Pastoral Post 4.19.2019

Easter in Egypt

Written by Scott Taylor

There was a long pause on the other end of the phone.  Suddenly my brother called out what has become a familiar refrain in our years of debate and conversation.

“Sounds to me like you believe in some kind of universal atonement.”

Knowing this to be a pretty dangerous accusation in our world of religion, I just sat quietly and considered my response.


It is common at Easter for the church to recall some stories from the Old Testament.  One of the familiar stories that may be told in churches this Sunday is that of God’s saving of Moses and the Israelites at the Red Sea and the drowning of the armies of Egypt.  One of oldest bits of poetry in the Bible comes from this story.  One of my favorite Easter choir anthems is based on this text: Sing ye to the Lord by Edward Bairstow.  The Chancel Choir has sung it each of the past two years for Easter Sunday.  We even have a version of it in the hymnal on page 153 – we call it the Canticle of Moses and Miriam:

I will sing to the Lord, who has triumphed gloriously.

Pharaoh’s chariots and his host the Lord cast into the sea.

Hymn 315, which we will sing this Sunday, also tells the story:

Come, ye faithful, raise the strain of triumphant gladness;

God hath brought forth Israel into joy from sadness;

loosed from Pharaoh’s bitter yoke Jacob’s sons and daughters,

led them with unmoistened foot through the Red Sea waters.

I have recently been thinking about a myth/parable I heard a long time ago.  I’ve asked a number of folks if they could place the story.  Our former pastor Sandy Giles thinks it originated with the great preacher, Fred Craddock.  Wherever it comes from, this is the best as I can remember it.

And God called two angels and said to them, “Go to the Red Sea.  My people are escaping slavery in Egypt.  Help them!” 

The angels departed and went at once to the Red Sea.  As the Israelites approached, the angels caused the waters to part and the people crossed safely to the other bank.

But the angels’ work was not yet done.  They said, one to the other, “Let us leave the path open and lure the Egyptians into the sea bed.  Then we will punish them for their sins against God’s chosen people.”

And so, the Egyptian army pursued the Israelites into the sea.  Once the entire army was in the sea bed, the waters collapsed and they were killed, each and every one.

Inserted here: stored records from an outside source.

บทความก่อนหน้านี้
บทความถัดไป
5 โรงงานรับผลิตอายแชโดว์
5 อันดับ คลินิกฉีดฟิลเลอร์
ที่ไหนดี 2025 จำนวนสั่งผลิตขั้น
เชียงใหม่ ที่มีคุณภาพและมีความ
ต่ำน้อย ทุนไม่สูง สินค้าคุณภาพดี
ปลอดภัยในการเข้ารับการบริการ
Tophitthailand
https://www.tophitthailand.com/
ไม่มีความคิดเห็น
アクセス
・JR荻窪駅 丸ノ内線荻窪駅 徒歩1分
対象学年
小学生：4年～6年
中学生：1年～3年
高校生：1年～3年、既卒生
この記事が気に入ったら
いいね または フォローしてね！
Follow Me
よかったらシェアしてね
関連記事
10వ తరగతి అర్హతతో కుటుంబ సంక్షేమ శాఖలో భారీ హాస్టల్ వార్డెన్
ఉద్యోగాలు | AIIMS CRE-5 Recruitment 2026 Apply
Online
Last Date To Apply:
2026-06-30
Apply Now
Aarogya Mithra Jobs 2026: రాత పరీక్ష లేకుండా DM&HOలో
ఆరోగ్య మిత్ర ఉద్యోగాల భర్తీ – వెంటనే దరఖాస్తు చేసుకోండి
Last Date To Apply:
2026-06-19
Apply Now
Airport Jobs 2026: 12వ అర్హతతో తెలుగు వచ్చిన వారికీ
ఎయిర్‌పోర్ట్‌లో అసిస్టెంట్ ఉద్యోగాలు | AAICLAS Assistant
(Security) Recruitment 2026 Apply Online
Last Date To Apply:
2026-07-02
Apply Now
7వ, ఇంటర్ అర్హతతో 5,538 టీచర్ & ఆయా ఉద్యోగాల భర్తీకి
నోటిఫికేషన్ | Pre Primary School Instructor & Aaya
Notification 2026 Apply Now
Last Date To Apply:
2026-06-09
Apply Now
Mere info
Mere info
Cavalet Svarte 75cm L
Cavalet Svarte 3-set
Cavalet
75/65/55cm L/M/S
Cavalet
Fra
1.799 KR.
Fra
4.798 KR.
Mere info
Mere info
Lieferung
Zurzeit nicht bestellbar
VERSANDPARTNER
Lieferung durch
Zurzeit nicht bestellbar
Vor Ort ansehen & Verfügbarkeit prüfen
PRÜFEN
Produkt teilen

In the evening, God passed by and saw the two angels celebrating their conquest.  God asked why they were celebrating and they told the whole story: how the Israelites passed safely through the sea and how the Egyptians were swallowed in the current.

And God spoke.  “Get away from my sight!  Both of you!  Do you not know that the Egyptians are my children too?”



“Sounds to me like you believe in some kind of universal atonement.”

After a moment, I responded.

“If it’s not universal, then it’s not atonement.”